Required work =
Convert the lines of every record below into a JSON list of strings, with one string for each line and no blank lines. Leave the pictures out of the list.

○ ○ ○ ○ ○ ○ ○

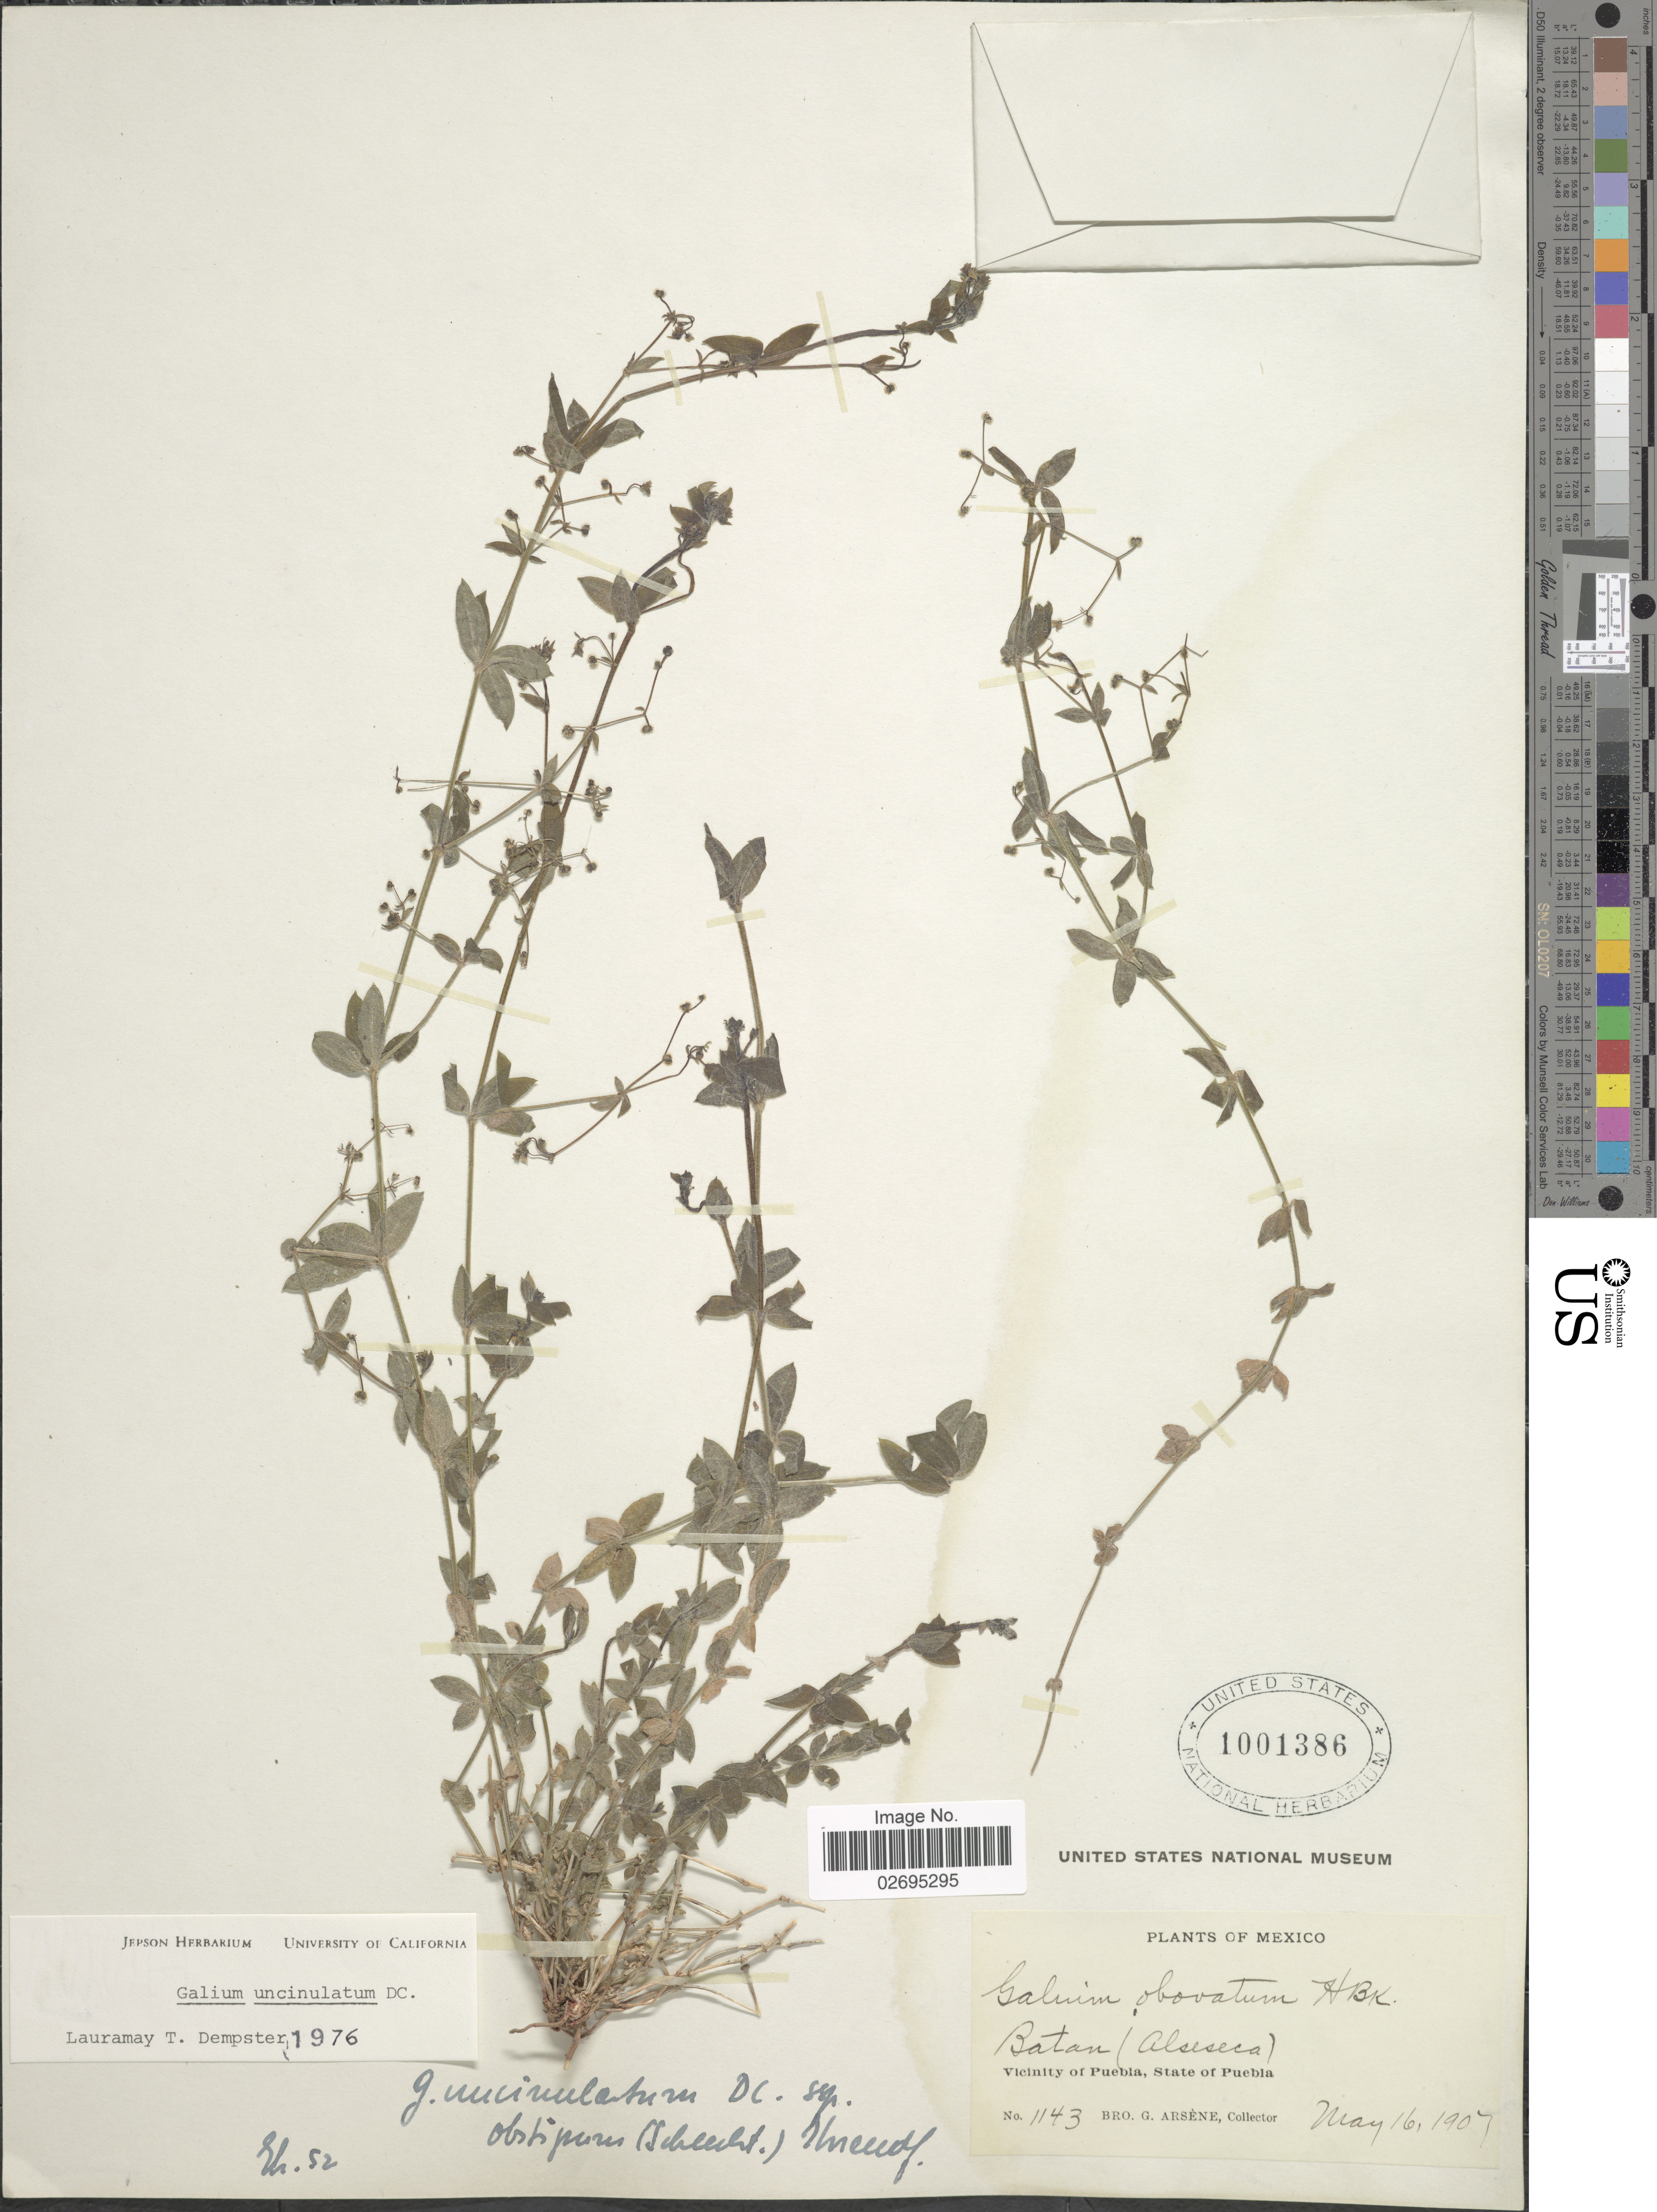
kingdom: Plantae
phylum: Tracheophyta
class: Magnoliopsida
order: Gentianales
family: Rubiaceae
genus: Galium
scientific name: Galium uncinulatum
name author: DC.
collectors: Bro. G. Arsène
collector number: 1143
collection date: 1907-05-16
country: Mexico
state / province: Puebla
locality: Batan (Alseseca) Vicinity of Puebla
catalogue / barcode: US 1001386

○ ○ ○ ○ ○ ○ ○

Correct answer =
[
  "kingdom: Plantae",
  "phylum: Tracheophyta",
  "class: Magnoliopsida",
  "order: Gentianales",
  "family: Rubiaceae",
  "genus: Galium",
  "scientific name: Galium uncinulatum",
  "name author: DC.",
  "collectors: Bro. G. Arsène",
  "collector number: 1143",
  "collection date: 1907-05-16",
  "country: Mexico",
  "state / province: Puebla",
  "locality: Batan (Alseseca) Vicinity of Puebla",
  "catalogue / barcode: US 1001386"
]